London police have raided an art gallery owned by Banksy’s former agent after mistaking a hyper-realistic sculpture of an unconscious woman for a real body, according to Artnet News. Officers assumed the model had suffered a heart attack, a gallery employee told the outlet.
Hannah Blakemore was closing the Laz Emporium on London’s Lexington Street last month, and after going upstairs to make herself a cup of tea, she came back down to find “the door coming off its hinges and two confused policemen” inside, the news site reported on Friday.
Officers said they had received a report from a woman who had not moved for two hours, and assumed she had “a heart attack or she overdosed,” said Blakemore.
Instead they found ‘Kristina’, a life-size sculpture of a woman passed out at a computer desk by American artist Mark Jenkins. The sculpture was commissioned by gallery owner Steve Lazarides, who wanted a depiction of a time when his sister fell asleep with her face in a bowl of soup. Crafted from foam and tape and dressed in a hoodie and sneakers, “Kristina” is valued at $22,065, Artnet noted.
“Officers forced entry to the address, where they discovered the person was actually a model,” a spokesperson for London’s Metropolitan Police told the site. “The Met has a duty to respond if there is a welfare concern.”

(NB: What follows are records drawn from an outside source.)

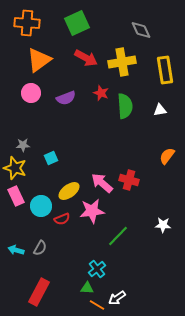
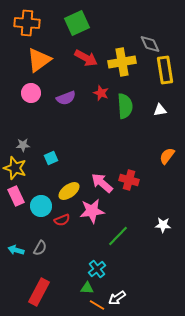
gray diamond: moved 9 px right, 14 px down
red semicircle: moved 1 px down
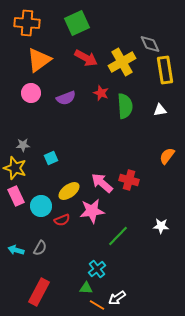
yellow cross: rotated 20 degrees counterclockwise
white star: moved 2 px left, 1 px down
green triangle: moved 1 px left
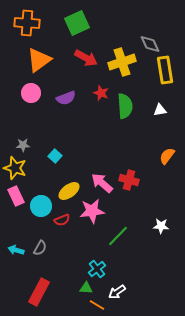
yellow cross: rotated 12 degrees clockwise
cyan square: moved 4 px right, 2 px up; rotated 24 degrees counterclockwise
white arrow: moved 6 px up
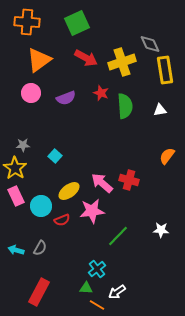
orange cross: moved 1 px up
yellow star: rotated 15 degrees clockwise
white star: moved 4 px down
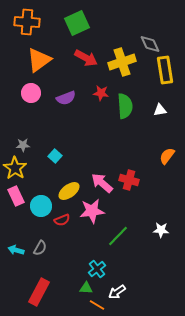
red star: rotated 14 degrees counterclockwise
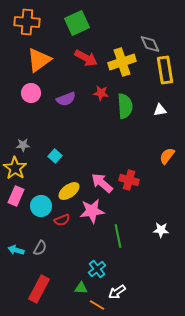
purple semicircle: moved 1 px down
pink rectangle: rotated 48 degrees clockwise
green line: rotated 55 degrees counterclockwise
green triangle: moved 5 px left
red rectangle: moved 3 px up
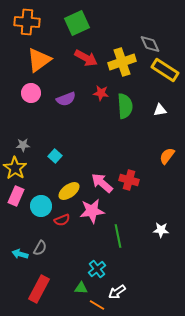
yellow rectangle: rotated 48 degrees counterclockwise
cyan arrow: moved 4 px right, 4 px down
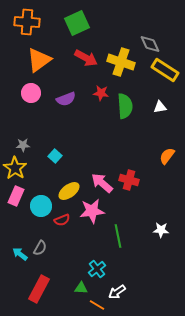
yellow cross: moved 1 px left; rotated 36 degrees clockwise
white triangle: moved 3 px up
cyan arrow: rotated 21 degrees clockwise
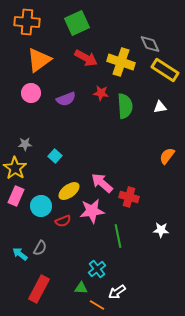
gray star: moved 2 px right, 1 px up
red cross: moved 17 px down
red semicircle: moved 1 px right, 1 px down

The sculpture can be seen through the gallery’s windows, and Blakemore said paramedics were called when it was displayed at an art and design fair in October. “The job is to provoke and it is certainly to achieve it”, she says.
From the late 1990s to 2008, Lazarides worked as an agent and photographer for Banksy, and was the first promoter to show the legendary graffiti artist’s work in a gallery.